There was not so much more information in the 422 error requests in network inspector.

sylvainbx commented 1 year ago

I just made some tests ... I cannot reproduce the issue when connected as a member or as an admin, when saving the project as draft or publishing it, with an image attached or with no image.

Very strange that 422 errors do not show any details in the resulting JSON because that's what the code does if saving the project fails. You're probably right about nginx handling the request and causing the issue but as long as I can't reproduce it I have no idea of what kind of configuration is causing the trouble... You can try bypassing nginx by adding the following directive in the docker-compose.yml file:

services:
  fabmanager:
    ports:
      - "3000:3000"

Then restart the service and try to access your instance using myhostname.com:3000 and see if the error still occurs. Note that you may have to set ALLOW_INSECURE_HTTP=true in config/env to be able to log in.

albancrommer commented 1 year ago

Sorry, issue #438 blocking my path for now, will try next.

albancrommer commented 1 year ago

Alright, some progress.

413 Errors: Solved

I forgot I had another nginx reverse proxy at the gateway of our infrastructure. Adding the client_max_body_size directive to that nginx got rid of the problem.

422 Errors

The log/production.log has some information about the error.

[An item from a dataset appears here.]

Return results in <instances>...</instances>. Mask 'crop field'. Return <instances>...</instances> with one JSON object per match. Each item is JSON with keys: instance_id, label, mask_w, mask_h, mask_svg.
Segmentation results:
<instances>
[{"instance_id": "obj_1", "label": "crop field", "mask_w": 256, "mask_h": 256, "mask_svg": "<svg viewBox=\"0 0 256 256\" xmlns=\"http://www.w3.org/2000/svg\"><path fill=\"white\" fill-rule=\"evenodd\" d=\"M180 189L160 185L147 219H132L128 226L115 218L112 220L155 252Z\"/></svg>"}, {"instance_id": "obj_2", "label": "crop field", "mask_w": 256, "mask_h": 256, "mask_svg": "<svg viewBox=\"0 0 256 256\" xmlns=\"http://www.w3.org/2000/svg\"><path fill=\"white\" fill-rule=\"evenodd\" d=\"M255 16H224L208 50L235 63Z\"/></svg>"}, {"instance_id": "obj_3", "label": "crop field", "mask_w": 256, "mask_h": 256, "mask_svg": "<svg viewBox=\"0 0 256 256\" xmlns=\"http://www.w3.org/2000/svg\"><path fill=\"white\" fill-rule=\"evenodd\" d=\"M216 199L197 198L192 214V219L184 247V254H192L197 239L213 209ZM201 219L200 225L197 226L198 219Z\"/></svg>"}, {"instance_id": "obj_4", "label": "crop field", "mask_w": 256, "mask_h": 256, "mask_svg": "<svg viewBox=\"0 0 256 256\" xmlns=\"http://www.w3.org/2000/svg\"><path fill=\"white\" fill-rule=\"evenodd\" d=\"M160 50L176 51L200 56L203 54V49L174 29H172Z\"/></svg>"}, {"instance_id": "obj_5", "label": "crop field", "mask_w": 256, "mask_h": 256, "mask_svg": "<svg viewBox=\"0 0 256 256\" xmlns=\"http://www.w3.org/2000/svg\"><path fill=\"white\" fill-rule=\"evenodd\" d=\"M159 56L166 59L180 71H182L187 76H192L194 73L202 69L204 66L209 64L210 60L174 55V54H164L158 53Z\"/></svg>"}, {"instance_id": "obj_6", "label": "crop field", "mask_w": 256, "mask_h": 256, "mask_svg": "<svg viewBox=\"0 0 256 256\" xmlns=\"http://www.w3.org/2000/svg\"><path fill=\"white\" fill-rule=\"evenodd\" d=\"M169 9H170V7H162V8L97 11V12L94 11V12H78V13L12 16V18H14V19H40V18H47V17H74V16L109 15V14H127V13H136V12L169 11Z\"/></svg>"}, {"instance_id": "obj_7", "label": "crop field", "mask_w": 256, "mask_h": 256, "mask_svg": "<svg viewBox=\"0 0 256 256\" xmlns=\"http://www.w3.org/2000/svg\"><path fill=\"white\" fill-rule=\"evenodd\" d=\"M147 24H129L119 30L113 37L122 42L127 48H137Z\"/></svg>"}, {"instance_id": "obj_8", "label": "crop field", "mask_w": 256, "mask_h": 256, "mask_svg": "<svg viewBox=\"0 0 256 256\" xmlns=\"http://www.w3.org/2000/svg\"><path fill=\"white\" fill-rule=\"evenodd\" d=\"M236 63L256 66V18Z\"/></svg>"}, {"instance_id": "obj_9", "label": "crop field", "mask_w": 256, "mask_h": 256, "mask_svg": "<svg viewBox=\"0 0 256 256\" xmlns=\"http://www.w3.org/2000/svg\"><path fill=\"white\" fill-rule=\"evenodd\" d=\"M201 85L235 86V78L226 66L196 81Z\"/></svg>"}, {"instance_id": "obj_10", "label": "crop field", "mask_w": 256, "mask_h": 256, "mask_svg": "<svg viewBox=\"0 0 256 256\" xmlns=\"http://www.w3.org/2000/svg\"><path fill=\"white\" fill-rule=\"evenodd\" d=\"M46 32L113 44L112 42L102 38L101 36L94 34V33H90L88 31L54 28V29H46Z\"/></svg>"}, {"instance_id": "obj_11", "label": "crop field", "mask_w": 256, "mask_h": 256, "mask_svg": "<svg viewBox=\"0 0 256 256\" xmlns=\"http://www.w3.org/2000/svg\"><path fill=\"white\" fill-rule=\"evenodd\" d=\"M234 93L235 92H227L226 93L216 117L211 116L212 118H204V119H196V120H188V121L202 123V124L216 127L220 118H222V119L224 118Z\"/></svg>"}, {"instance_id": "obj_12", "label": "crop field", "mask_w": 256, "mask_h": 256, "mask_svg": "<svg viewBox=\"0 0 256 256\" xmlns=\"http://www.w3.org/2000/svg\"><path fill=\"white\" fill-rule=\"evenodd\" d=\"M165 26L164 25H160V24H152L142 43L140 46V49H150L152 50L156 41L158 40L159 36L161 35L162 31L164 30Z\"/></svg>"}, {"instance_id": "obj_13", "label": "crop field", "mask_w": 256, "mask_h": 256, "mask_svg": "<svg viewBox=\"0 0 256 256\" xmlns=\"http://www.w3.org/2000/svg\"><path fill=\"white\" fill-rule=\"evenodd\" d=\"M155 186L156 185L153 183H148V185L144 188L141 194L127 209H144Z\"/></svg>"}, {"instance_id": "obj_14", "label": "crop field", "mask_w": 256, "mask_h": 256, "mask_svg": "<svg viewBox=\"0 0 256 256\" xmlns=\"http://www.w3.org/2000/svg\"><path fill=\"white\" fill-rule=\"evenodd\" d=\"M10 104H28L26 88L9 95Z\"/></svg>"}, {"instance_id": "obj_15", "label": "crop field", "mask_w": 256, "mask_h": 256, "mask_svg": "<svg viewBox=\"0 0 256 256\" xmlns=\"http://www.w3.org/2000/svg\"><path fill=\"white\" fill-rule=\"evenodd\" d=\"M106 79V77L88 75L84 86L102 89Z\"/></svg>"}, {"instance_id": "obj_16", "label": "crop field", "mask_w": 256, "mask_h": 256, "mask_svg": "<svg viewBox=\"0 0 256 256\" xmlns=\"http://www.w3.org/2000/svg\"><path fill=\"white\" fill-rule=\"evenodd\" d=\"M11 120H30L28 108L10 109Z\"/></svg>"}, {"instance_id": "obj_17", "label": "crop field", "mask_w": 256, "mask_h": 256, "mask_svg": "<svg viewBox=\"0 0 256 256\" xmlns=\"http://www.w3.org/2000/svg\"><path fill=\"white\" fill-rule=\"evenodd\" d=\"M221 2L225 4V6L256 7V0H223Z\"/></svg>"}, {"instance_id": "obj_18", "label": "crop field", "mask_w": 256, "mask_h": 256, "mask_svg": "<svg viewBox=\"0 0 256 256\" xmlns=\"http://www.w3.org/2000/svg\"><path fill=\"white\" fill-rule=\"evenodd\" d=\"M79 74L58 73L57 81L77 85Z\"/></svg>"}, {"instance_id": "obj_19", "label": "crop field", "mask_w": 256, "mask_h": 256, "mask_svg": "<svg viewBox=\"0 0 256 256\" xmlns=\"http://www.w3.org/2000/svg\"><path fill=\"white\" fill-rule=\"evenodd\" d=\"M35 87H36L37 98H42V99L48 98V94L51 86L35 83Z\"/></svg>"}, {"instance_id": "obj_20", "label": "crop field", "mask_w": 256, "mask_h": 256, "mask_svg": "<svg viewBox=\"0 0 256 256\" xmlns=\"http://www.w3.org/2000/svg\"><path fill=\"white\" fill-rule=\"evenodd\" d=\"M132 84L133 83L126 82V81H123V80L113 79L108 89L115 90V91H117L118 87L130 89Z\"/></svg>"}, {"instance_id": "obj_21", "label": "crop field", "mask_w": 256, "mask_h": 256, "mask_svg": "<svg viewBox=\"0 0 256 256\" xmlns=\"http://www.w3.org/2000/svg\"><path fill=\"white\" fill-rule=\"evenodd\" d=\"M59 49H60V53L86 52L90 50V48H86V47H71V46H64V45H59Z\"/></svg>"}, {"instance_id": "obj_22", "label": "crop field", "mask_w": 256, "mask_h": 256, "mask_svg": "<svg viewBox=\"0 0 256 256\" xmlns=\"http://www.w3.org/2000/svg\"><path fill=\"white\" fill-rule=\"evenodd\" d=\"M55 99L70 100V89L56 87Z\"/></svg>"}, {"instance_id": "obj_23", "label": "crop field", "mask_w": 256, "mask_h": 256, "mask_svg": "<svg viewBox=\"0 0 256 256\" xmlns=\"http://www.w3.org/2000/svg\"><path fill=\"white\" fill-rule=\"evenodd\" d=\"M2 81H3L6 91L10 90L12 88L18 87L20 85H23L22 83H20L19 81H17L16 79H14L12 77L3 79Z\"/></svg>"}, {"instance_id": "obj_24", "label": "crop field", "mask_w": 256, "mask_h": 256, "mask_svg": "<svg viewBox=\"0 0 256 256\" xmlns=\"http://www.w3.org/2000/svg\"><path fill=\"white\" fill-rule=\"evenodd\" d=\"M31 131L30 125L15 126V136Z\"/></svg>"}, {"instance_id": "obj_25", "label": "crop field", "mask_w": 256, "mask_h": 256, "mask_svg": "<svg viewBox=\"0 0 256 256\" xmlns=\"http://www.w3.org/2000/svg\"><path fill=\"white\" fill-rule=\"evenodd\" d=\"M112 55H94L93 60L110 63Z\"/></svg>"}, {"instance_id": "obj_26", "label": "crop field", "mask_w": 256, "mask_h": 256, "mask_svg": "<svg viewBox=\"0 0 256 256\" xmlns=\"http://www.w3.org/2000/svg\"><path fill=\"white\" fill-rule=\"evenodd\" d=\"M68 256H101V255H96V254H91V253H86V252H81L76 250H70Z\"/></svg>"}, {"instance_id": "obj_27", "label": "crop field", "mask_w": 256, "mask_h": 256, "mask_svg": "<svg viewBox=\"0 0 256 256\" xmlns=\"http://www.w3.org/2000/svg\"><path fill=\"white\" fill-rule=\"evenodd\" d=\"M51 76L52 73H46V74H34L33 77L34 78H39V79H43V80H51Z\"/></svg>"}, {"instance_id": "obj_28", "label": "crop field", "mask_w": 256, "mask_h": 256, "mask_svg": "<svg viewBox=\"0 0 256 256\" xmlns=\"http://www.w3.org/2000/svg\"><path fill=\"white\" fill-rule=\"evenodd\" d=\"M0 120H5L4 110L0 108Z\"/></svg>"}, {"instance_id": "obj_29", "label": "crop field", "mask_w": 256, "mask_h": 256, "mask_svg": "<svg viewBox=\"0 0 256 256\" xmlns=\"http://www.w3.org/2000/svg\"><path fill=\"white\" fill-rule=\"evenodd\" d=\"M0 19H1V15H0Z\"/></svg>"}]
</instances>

I, [2023-03-01T12:58:38.022390 #7]  INFO -- : Started POST "/api/projects/" for 172.22.0.6 at 2023-03-01 12:58:38 +0000
I, [2023-03-01T12:58:38.023864 #7]  INFO -- : Processing by API::ProjectsController#create as JSON
I, [2023-03-01T12:58:38.024030 #7]  INFO -- :   Parameters: {"project"=>{"name"=>"Story box", "project_image_attributes"=>{"attachment"=>#<ActionDispatch::Http::UploadedFile:0x00007f3ffd3d01a0 @tempfile=#<Tempfile:/tmp/RackMultipart20230301-7-blocfv.png>, @original_filename="1*YI3QuyzhfVCzKQeGLcY4Mw.png", @content_type="image/png", @headers="Content-Disposition: form-data; name=\"project[project_image_attributes][attachment]\"; filename=\"1*YI3QuyzhfVCzKQeGLcY4Mw.png\"\r\nContent-Type: image/png\r\n">}, "description"=>"<p>This is a projet</p>", "status_id"=>"", "component_ids"=>[""], "machine_ids"=>[""], "user_ids"=>[""], "licence_id"=>"", "theme_ids"=>[""], "tags"=>"", "state"=>"published"}, "authenticity_token"=>"7pE75FpLaIgjgVeBPiILMF4ShaSXIq/BSTUFhm1hqJMIFtFUY5Wlnh5duUtv4G2+tu8mNVQKShWKAc7lJ2j3OQ=="}
W, [2023-03-01T12:58:38.024433 #7]  WARN -- : HTTP Origin header (https://<DOMAIN.NAME>) didn't match request.base_url (http://DOMAIN.NAME>)
I, [2023-03-01T12:58:38.024892 #7]  INFO -- : Completed 422 Unprocessable Entity in 1ms (ActiveRecord: 0.0ms | Elasticsearch: 0.0ms)
F, [2023-03-01T12:58:38.026506 #7] FATAL -- :   
F, [2023-03-01T12:58:38.026572 #7] FATAL -- : ActionController::InvalidAuthenticityToken (ActionController::InvalidAuthenticityToken):
F, [2023-03-01T12:58:38.026631 #7] FATAL -- :

The error seems to come from a HTTP/HTTPS error in the form handler "forgery protection" filter.

Other forms work on the app, like machine creation. So far only the projects category does the 422.

My proxy conf goes like this :

The docker-compose env config file has the following settings:

DEFAULT_HOST=fabmanager.crommer.net
DEFAULT_PROTOCOL=https
albancrommer commented 1 year ago

Hi @sylvainbx sorry got delayed do you have any idea about what would be the reason / a way to test or fix it ?

sylvainbx commented 1 year ago

Hi @albancrommer, I'm sorry I don't see anything I can do from FM's point of view as long as this issue is not reproductible on any of my setups. I guess this is related to your environment. Maybe your other nginx is lacking a directive to set the HTTP Origin header? For example, in our nginx config, we set proxy_set_header Host $http_host;, maybe you have to do something similar on your other nginx...

albancrommer commented 1 year ago

Hey @sylvainbx, thanks a lot for your feedback!

I managed to solve the problem by adding nginx headers, as you recommanded :)

I let you close the issue.

Solution

Adding any of these configs to the nginx vhost worked.

More on this

The Host header was already there on the first proxy, tried to add X-Forwarded-For, X-Forwarded-Proto, X-Forwarded-Server but didn't work. Tried Origin, it worked, and then the 3 issues comment fields, and they worked too.

The conf was added on the SSL/TLS termination proxy, but it should work on others.